Mahmoud Abbas' Visit to Karachay-Cherkessia

Published

03-22-2013

Mahmoud Abbas, President of the Palestinian National Authority, recently visited Karachay-Cherkessia, a Russian republic in the North Caucasus, and met with republican head Rashid Temrezov. I asked three prominent experts to comment on the meeting:

Valeriy Dzutsev, North Caucasus analyst -

Mahmoud Abbas' visit to Karachay-Cherkessia shows that Moscow would like to make use of its allies in the Middle East to pacify the North Caucasus. The ideal figure for such a role is ostensibly pro-Russian and religiously not Orthodox. The criteria for acceptable foreign visitors to the North Caucasus is thus so narrow that there will never be too many of them. Another important feature in the pattern of foreign visits to the North Caucasus is that Moscow promotes the visit of moderate leaders from Islamic countries, while at the same time barring Westerners,  associated with the danger of democratization, "Orange Revolution," and separatism, from having contacts in the region. It seems as if Moscow prefers the North Caucasus to have ties to the Islamic world than to encourage democratization which, in the minds of Russia’s leaders, inevitably leads to separatist demands.

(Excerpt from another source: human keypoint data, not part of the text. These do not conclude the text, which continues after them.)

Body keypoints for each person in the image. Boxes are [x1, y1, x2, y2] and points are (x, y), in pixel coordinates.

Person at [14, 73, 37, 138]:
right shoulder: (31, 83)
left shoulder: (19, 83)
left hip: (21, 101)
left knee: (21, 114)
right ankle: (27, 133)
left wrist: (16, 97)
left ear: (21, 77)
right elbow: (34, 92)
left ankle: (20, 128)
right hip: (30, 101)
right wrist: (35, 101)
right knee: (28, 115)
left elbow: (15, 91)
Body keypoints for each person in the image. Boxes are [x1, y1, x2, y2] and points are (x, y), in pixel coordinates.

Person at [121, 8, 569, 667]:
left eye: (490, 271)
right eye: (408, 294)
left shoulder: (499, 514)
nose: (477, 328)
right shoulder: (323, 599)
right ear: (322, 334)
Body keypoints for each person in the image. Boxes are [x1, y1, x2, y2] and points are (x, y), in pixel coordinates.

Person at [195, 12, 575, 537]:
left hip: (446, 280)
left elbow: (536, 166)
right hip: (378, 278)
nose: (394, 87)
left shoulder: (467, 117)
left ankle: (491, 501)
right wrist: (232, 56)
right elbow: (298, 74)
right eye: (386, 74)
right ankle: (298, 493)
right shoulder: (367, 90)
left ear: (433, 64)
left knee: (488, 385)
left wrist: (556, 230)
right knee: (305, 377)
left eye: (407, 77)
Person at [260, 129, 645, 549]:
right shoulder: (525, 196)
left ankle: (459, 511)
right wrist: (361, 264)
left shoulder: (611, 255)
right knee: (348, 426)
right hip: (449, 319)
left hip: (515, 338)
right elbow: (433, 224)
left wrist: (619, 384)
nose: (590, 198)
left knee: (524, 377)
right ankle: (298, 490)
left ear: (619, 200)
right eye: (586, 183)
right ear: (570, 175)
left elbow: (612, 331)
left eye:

Boris Urusiv, journalist, IA REGNUM -

Mahmoud Abbas has visited Russia about ten times, including to Tatarstan, Bashkortostan, Dagestan, Chechnya, and Chuvashia. On this latest visit, the Palestinian leader was awarded with medals and visited tourist sites and some prosperous companies. Though it has been declared that Palestine and Karachay-Cherkessia will interact in the economic sphere, no documents for economic partnership have been signed. It seems that the only real impact of such a meeting is in the context of Russian policy in the Middle East. I see it as a message from the Kremlin to Arab states – Russia is showing off its policy towards its Muslim minority to a distinguished representative of the Arab elite. That is why the Kremlin choose Karachay-Cherkessia, the most stable region in the North Caucasus, which does not have a radical Islamic insurgency and where the Kremlin has invested successfully in local business, including building the Arkhyz resort. The visit also enables Moscow to demonstrate support for Palestine in its conflict with Israel, which is supposed to balance the differences that the Kremlin has with most Arab regimes concerning the Syrian crisis. Reminding observers about Russia’s traditional support to Palestine, Moscow shows that it is still a friend to the Arab world, in spite of disagreement on the Syrian question. 

Akhmet Yarlykapov, senior scholar, Institute of Ethnology and Anthropology, Russian Academy of Sciences –

It is not the first time that Mahmoud Abbas visited the North Caucasus. During his visit to Dagestan in 2009, Abbas stressed the religious similarities that connect that republic to the people of Palestine. We also have to keep in mind the presence of the rather influential Middle Eastern diaspora of Circassians and other North Caucasians, which might also attract Abbas’ attention to the region. In general, cultural connections between Palestine and the North Caucasus – and Russia’s moral support for Palestine – appear more serious than any anticipated economic partnership between Palestine and Karachay-Cherkessia.